Wie hat sich Ihre Arbeit durch die Pandemie verändert?
Wir haben alle unsere Formate sehr schnell digitalisiert, sogar Hackathons an Schulen und andere Angebote, die vorher nur in Präsenz denkbar waren. Die Zahl der Anfragen aus Wissenschaftsorganisationen und von anderen Kommunikatoren nach diesen Themen war übrigens gewaltig: Wie lässt sich kommunizieren, wenn bewährte Instrumente von Schülerworkshops bis zu Tagen der off enen Tür einfach wegfallen und wie setze ich Diskursveranstaltungen im digitalen Raum um, ohne auf Interaktion zu verzichten? Da konnten wir also viele Erfahrungswerte teilen und Hilfestellung bieten.

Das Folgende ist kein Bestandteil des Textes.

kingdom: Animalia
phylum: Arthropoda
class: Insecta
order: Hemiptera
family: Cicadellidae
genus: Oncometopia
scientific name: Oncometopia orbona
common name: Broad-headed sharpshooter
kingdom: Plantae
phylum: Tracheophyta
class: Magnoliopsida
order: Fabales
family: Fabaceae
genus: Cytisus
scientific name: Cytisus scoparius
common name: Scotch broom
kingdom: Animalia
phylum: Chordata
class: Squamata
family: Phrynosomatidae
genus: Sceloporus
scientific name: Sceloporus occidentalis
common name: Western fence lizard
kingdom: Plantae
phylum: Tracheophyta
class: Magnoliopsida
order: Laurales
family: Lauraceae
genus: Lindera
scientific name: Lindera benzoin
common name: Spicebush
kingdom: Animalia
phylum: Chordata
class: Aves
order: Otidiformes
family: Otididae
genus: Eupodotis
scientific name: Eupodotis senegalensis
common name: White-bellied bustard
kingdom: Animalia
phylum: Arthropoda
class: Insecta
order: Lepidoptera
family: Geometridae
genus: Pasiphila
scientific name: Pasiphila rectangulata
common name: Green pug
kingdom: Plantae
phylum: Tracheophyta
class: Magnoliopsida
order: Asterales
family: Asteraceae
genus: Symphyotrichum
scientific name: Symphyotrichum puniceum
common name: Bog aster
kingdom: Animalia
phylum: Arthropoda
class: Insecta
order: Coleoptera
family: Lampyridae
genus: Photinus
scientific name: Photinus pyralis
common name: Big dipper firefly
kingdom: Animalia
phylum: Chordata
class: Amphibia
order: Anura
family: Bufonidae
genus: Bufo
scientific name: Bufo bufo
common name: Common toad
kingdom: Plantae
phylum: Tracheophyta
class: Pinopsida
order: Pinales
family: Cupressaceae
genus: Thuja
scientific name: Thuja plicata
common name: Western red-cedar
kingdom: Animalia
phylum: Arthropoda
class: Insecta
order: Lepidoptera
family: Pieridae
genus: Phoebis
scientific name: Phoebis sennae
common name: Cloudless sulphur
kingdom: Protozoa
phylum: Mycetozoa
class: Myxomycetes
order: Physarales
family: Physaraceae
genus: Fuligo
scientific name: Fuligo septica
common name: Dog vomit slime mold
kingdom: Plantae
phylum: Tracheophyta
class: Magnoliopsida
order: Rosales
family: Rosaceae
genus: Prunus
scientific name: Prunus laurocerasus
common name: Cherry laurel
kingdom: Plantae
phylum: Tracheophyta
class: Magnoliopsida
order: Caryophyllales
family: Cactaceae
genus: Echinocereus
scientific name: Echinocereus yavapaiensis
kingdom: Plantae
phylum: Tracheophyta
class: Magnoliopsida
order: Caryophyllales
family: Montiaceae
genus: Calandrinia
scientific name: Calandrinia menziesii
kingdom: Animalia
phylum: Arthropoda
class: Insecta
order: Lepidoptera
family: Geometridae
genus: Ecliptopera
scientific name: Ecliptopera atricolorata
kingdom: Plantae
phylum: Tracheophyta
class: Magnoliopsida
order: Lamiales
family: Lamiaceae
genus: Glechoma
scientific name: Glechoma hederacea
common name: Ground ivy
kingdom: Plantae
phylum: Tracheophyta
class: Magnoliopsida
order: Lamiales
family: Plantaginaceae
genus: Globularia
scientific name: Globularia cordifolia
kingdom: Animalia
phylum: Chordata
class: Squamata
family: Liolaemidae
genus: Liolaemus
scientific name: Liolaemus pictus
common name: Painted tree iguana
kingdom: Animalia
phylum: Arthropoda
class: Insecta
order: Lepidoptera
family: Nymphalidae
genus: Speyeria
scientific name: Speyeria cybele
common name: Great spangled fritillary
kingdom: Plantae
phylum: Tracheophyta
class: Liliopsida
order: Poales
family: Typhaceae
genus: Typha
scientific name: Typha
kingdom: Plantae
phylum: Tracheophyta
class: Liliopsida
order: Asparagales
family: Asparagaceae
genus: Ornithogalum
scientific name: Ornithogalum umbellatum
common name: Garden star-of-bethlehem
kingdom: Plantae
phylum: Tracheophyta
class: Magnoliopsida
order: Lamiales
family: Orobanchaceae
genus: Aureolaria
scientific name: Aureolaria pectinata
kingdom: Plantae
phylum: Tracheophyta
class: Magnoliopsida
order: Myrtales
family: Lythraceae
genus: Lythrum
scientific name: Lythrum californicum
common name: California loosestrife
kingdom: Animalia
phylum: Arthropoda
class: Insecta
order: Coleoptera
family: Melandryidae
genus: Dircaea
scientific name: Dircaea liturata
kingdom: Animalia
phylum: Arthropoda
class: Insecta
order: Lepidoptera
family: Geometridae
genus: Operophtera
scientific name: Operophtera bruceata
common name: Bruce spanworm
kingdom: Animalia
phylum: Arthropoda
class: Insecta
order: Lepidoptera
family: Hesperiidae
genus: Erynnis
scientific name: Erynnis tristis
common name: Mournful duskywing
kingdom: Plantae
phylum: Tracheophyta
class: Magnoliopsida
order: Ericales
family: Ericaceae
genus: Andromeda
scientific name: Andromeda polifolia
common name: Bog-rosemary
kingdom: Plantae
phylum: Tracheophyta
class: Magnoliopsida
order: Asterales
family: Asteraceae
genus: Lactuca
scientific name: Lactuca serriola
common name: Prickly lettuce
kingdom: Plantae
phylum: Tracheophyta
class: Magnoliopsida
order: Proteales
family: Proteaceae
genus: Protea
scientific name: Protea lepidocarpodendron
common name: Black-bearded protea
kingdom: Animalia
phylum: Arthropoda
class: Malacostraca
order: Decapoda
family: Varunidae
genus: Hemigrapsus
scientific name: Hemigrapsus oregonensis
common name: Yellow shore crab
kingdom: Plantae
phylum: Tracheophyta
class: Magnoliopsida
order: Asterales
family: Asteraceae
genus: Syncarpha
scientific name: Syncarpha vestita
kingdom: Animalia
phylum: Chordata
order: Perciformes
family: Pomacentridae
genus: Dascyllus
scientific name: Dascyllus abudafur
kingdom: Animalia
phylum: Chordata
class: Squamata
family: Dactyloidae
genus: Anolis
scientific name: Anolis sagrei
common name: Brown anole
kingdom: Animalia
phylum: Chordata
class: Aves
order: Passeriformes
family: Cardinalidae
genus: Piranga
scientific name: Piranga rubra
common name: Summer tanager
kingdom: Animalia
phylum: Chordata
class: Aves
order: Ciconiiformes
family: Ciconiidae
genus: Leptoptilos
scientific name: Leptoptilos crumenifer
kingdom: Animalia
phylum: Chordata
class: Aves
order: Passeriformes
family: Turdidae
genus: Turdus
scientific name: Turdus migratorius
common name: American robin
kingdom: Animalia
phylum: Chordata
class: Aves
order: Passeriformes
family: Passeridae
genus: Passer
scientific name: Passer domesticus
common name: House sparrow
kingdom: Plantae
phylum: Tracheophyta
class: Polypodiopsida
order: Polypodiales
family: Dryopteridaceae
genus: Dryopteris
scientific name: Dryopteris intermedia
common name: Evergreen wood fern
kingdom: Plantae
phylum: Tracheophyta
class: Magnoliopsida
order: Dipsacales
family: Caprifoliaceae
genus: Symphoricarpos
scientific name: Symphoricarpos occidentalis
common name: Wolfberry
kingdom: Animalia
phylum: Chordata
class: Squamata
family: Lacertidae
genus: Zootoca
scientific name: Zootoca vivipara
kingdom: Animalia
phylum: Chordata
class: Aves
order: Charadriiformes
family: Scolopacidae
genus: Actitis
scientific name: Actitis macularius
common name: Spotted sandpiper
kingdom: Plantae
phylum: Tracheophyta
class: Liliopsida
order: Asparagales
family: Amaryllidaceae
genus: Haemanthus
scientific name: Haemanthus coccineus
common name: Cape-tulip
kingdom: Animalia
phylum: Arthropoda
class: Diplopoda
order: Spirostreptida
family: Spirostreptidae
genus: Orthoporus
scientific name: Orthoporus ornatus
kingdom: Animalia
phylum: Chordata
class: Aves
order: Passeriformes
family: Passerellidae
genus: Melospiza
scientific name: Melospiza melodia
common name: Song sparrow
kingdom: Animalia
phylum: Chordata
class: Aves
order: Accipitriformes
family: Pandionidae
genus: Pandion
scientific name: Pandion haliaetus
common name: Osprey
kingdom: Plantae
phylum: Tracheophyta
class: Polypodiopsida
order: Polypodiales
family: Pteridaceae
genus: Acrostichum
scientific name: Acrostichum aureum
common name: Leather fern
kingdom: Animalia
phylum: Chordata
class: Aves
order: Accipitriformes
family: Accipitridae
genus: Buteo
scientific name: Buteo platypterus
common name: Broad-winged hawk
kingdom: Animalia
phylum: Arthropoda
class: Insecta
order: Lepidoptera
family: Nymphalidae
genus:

In der Pandemie sind Wissenschaftler für manche Teile der Bevölkerung zu Feindbildern geworden. Wie kann die Kommunikation darauf reagieren?
Die Zahlen sind da eindeutig: Am Anfang der Pandemie ist das Vertrauen in die Forschung erst einmal nach oben geschnellt. Von diesen Rekordwerten aus ist es später wieder leicht gesunken,
stabilisiert sich aber auf einem etwas höheren Wert als vor der Pandemie. Wir sehen also ein sehr hohes Vertrauen in und auch ein hohes Interesse an Wissenschaft und Forschung. Das war auch schon vor der Corona-Pandemie so: Da sagten bereits zwei Drittel der Bürgerinnen und Bürger, sie interessierten sich für die Wissenschaft – ein viel höherer Wert etwa als beim Interesse für Wirtschaft, Politik oder Kultur. Das ist ein wichtiger Punkt: Die beste Wissenschaftskommunikation hilft nichts, wenn sie auf eine Bevölkerung trifft, die sich weder für Wissenschaft interessiert noch weiß, wie sie funktioniert und was sie von ihr erwarten kann. Wir brauchen also ein langfristiges Engagement für Bildung und außerschulische Aktivitäten, damit Wissenschaftskommunikation zu aktuellen Themen überhaupt auf fruchtbaren Boden fällt.